# Had to fill my time doin something



## Bo0YaA (Sep 29, 2008)

Hey guys, I recently started putting together a collection of loaded rifle and pistol cartridges to display in my man cave. If you have any that are not on the list below and would be willing to part with one, I will gladly reimburse you for the components, as well as shipping if you live to far to meet with me. Here are the calibers I currently have in my collection. Also, many of these I have duplicates of, if you would like to trade me one for another, let me know which one you are interested in and I will let you know if its one I have duplicates of. Thanks!! 

.45-70 Govt.
.375 Ruger
.35 Remington
.338 Federal
.32 Win Special
.300 Win Mag
.300 WSM
.30-06 Rem
.30-06 Rem Accelorator 
7.62x54r
7.62x51 NATO
.308 Win
.308 Win Accelorator
.300 Savage
.30-30 Win
.30-30 Win Accelorator
.30 Carbine 
7.62x39
7mm Mag
.280 Ackley
7mm-08
.270 WSM
.270 WIn
.264 Win Mag
6.5x55 Swede
.260 Rem
6.5 Creedmoor
6.5 Grendel
.243 Win
.220 Russian
.22-250 Rem
.223 Rem
.221 Rem
.22 WMR
.22 LR
.17 HMR

Pistol cartridges as follows.
.454 Casull
.45 Long Colt
.45 ACP
.44 Mag
.44 Special
10mm
.40 S&W
.357 Sig
.357 Mag
38 Special
9mm Luger
.380 ACP


----------



## Springville Shooter (Oct 15, 2010)

So......It looks like the .25's weren't invited to the party? 

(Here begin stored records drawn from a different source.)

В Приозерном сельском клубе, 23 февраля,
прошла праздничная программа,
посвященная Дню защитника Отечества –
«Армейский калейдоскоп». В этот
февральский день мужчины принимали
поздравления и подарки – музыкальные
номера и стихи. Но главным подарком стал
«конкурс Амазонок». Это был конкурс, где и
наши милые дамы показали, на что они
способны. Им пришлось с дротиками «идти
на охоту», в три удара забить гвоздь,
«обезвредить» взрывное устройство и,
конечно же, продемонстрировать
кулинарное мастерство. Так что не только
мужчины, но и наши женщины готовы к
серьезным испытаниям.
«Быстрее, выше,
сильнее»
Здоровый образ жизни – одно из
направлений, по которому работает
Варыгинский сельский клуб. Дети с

I have a few for ya.-----SS


----------



## Bo0YaA (Sep 29, 2008)

The party has been waiting for them actually lol. Thanks buddy!


----------



## .45 (Sep 21, 2007)

I have a 32-20 you could add to that list....


----------



## Bo0YaA (Sep 29, 2008)

Awesome! Let me know where you are located and either we can meet or I can pay for shipping if that's easier.


----------



## Critter (Mar 20, 2010)

You would have to ship it UPS or FedEX ground since you can not ship ammo through the USPS.


----------



## Bo0YaA (Sep 29, 2008)

As long as it doesn't have powder or primer in it, there are no issues shipping it. I can always load a primer on my end for display purposes.


----------



## .45 (Sep 21, 2007)

Critter said:


> You would have to ship it UPS or FedEX ground since you can not ship ammo through the USPS.

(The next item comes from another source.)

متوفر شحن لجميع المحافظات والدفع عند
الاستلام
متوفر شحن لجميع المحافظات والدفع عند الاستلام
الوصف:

We're going private pony express on this one Critter, no freight bill from the big boys.....;-)


----------



## Critter (Mar 20, 2010)

No problem, it is just something that a lot of people don't know. 

I once had a gentleman that was going to ship me some 357 Herrett brass and he decided to put in a few loaded rounds that he had. 

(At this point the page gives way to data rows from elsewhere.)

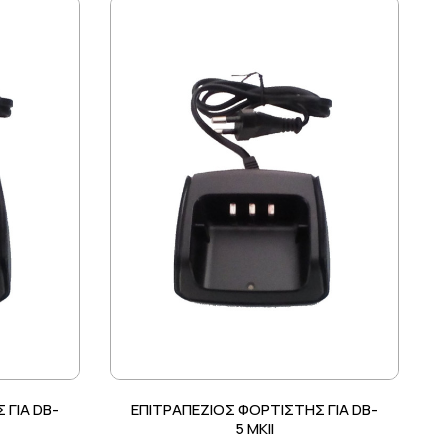
 ΓΙΑ DB-
ΕΠΙΤΡΑΠΕΖΙΟΣ ΦΟΡΤΙΣΤΗΣ ΓΙΑ DB-
5 MKII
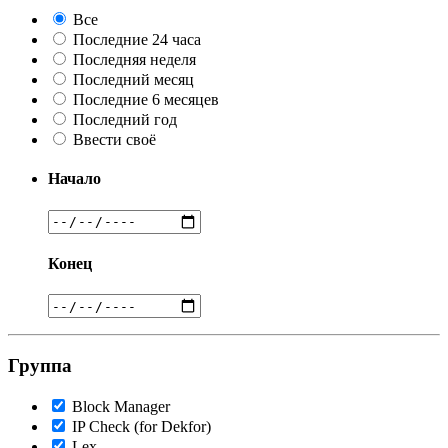
Все
Последние 24 часа
Последняя неделя
Последний месяц
Последние 6 месяцев
Последний год
Ввести своё
Начало
Конец
Группа
Block Manager
IP Check (for Dekfor)
Lex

He said that it was quite interesting when the postal inspectors got done with him


----------



## KineKilla (Jan 28, 2011)

I have a .204 Ruger you could have...don't see it on your list.


----------



## Bo0YaA (Sep 29, 2008)

I would gladly take a .204! Where are you located? would it be easier to ship or meet, I'm in Farmington.


----------



## deljoshua (Jul 29, 2013)

I have few not on your list you could have. 
300 RUM
7mm mag
6.5 carcano
I might have some others, I will check tonight.


----------



## Bo0YaA (Sep 29, 2008)

I did end up getting a 7mm mag but I will gladly take the Carcano and Rum if you could spare them. Let me know where you are from and we can meet up or I can send ya some $$ to ship them.


----------



## Huge29 (Sep 17, 2007)

I probably have a dozen or more i could add, if you ever come through Price on your way to Moab or Powell stop by and I can add a few.


----------



## Bo0YaA (Sep 29, 2008)

I actually do come through there a couple times a year. My good buddy Wayne manages the Sutherlands there in town. Ill let ya know next time I head that way.


----------



## KineKilla (Jan 28, 2011)

Bo0YaA said:


> I would gladly take a .204! Where are you located? would it be easier to ship or meet, I'm in Farmington.


I'm in West Jordan...hardly worth the hassle of shipping. I work in downtown SLC and can bring it with me, or try to connect with you at some point in my travels northward.

Send me a PM and we can work out the specifics.


----------



## Bo0YaA (Sep 29, 2008)

Just want to say thanks to BPTurkeys, WyoGoob, KineKilla, Nambaster and Bodacious for helping me out with my collection! So far I have been able to collect about 240 different calibers (not all up yet) and I thought I would show how I decided to display them in the man cave. The ones wrapped in sticky notes do not have head stamps and had to be identified through research. Once I figure out a labeling system those will be removed. Oh and yes the grenades are inert lol. I'm still looking for stuff like the WSSM stuff, AI stuff, and whatever anybody is willing to part with. I'm more than willing to pay you for the components, so let me know if you have anything unique, obsolete or just not real popular.


----------



## KineKilla (Jan 28, 2011)

Inert Grenades !!?

Where is the fun in that?


----------



## Bo0YaA (Sep 29, 2008)

I agree but the ATF frowns on me owning ones that are functional for some reason lol.


----------



## sawsman (Sep 13, 2007)

Cool display!

I have a .223WSSM round for you. Short, fat and wicked..


----------



## Bo0YaA (Sep 29, 2008)

That would be great man when and where could I meet ya?


----------